I'm going tomorrow to try this Velasmooth treatment for cellulite. I will be doing review on this how well it works and if its worth of trying, so ladies, stay  tuned! 

- Stella xoxo 

7 Oct 2016

Long time no see

Hello readers (if there is any of you left there after all this time haha)

Wow. I can't believe I am actually writing here again. I had decided to leave this blog behind and concentrate on my other blog, but I kind of prefer blogger over the other one so I was thinking, what the heck, I am going to give this another chance. 

So much has changed since I last wrote here. I don't even know where to begin or if I even wanna write about all the changes here. We will see. I wanted to hide all my old posts and start fresh but decided to leave all the old posts - at least for now.


To cut short story long, here is a little recap of what has been going on with me. 

It has now been two years since I left Finland and moved to Cyprus. And yes, I am still living in here. There is no way I am going back to Finland any time soon, if ever. For holidays, yes. I can't say I will live my rest of the life here, but for now, Cyprus is the best place for me. 


Last time I wrote I was working in Mango. On February I changed jobs and that has been one of the best decisions I have ever made. I really like my job, it's something different and I find it really interesting. I have met amazing people through my work and my best friend here in Cyprus. She is amazing I don't know what I would do without her (if she is reading this, she knows who she is haha x) 

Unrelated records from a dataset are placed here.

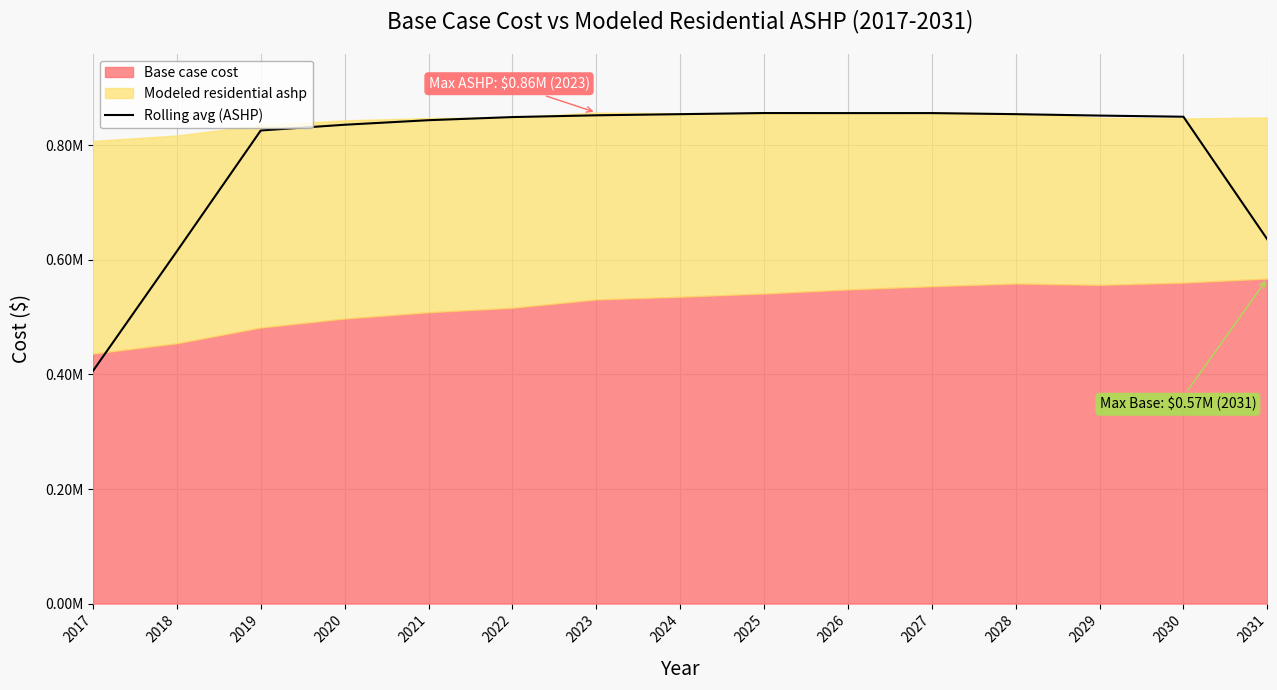

Rank the categories by value from highest to lowest.

2025, 2027, 2026, 2028, 2024, 2023, 2029, 2030, 2022, 2021, 2020, 2019, 2031, 2018, 2017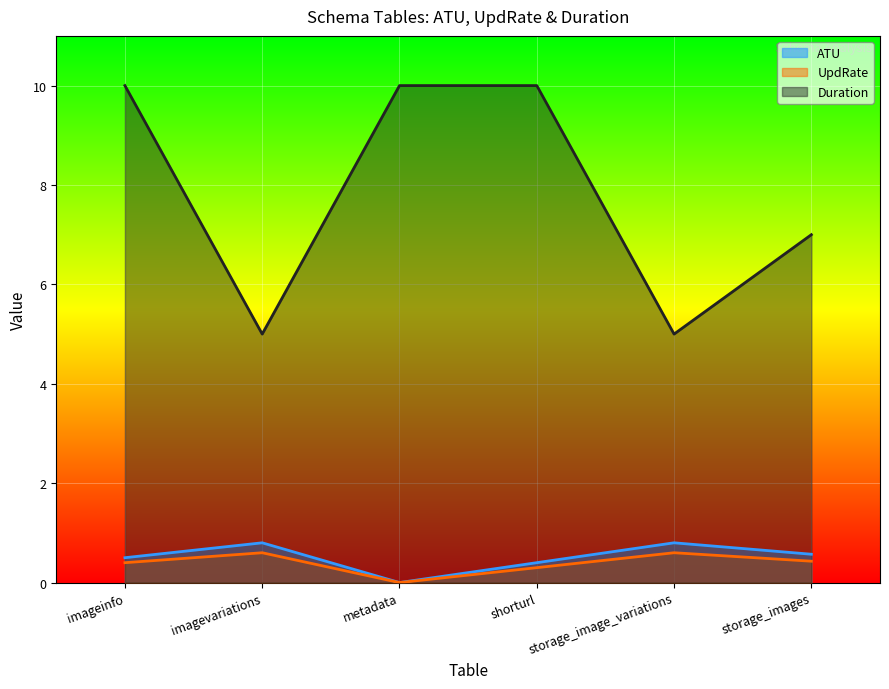

Which series changed the most between imageinfo and storage_images?

Duration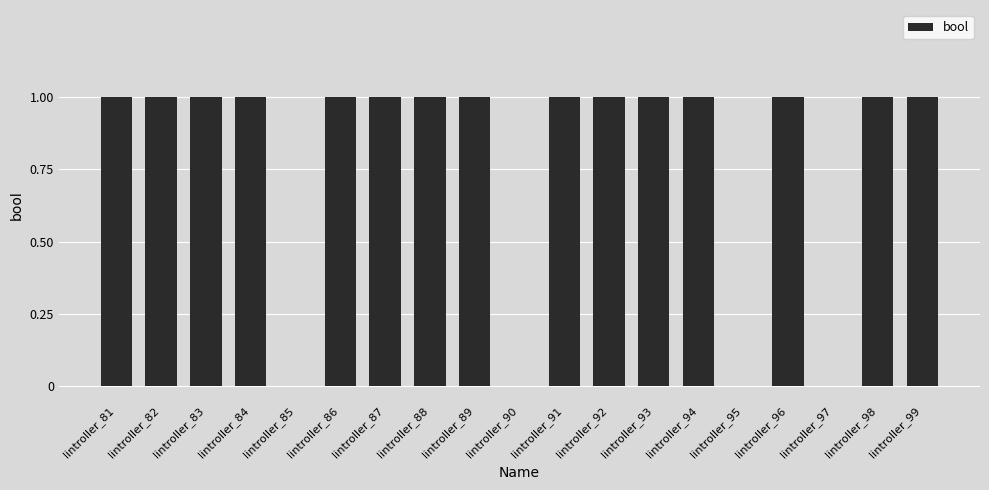

What is the maximum value shown in the chart?

1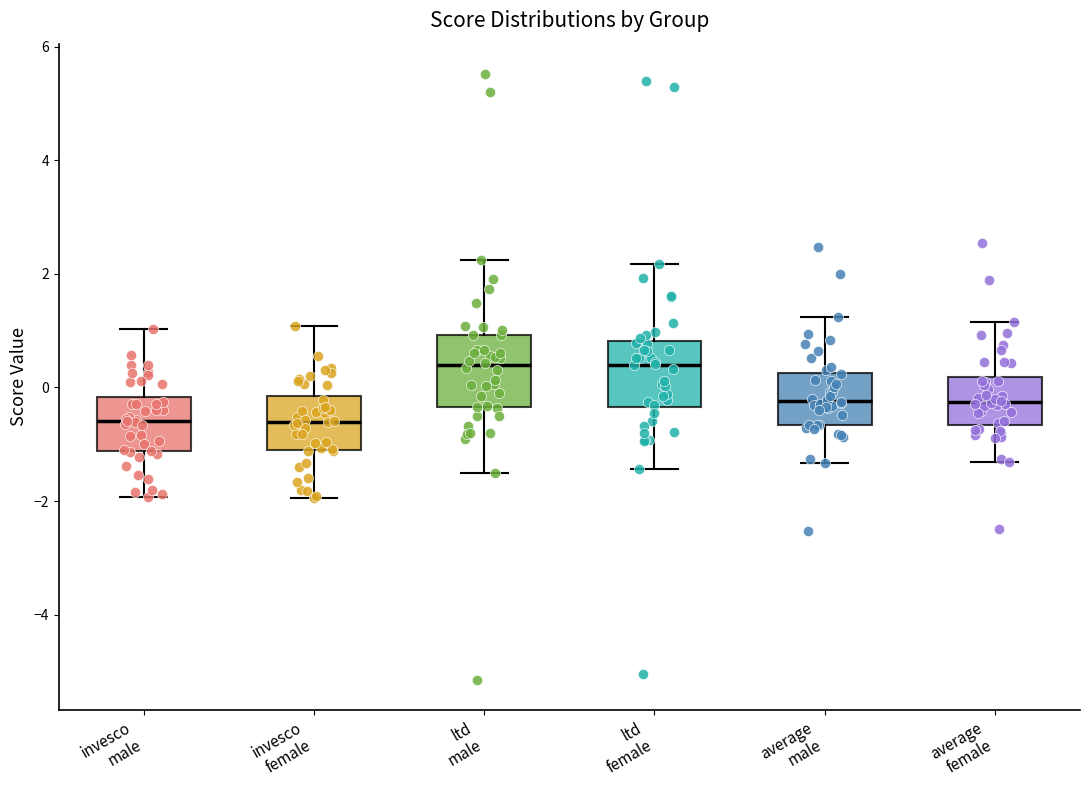

Where does the lower whisker of the box for invesco male end on the y-axis? The values are not printed on the chart, so give them approximately, as read against the axis.

-2.0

My studies are still going well. I am slowly passing my lessons and hopefully in 1.5 years I will have my Bachelors Degree and then few more years and I will finish my ACCA studies with Masters Degree.  I have 2 exams this December, hopefully will pass both of them haha! 


Hmm... what else? Well, I am just enjoying my life at the moment and trying to make best of it.


I still don't know whats going to happen with this blog, if I actually manage to keep up with posts, but I will try. I have few post ideas ready, I just need to think what kind of posts I wanna write here.

Please leave comments below if you have any post ideas or you have any questions. 

Stella xx 

 

6 Mar 2015

Hear the sound of the ocean

One thing I really love about living in Cyprus and specially here in Limassol is that sea is surrounding you everywhere. It doesn't matter if you live in a village or in the city you can still see the beautiful Mediterranean almost everywhere. 
Yesterday me and my boyfriend we went to the sea for a little walk. It was warm outside but the wind was pretty strong hence the air was chilly too! But it was still so beautiful; the sun was shining and the ocean was really blue. Me like it!

You can actually see how windy it was from the pictures!But loook at those waves, they look so cool!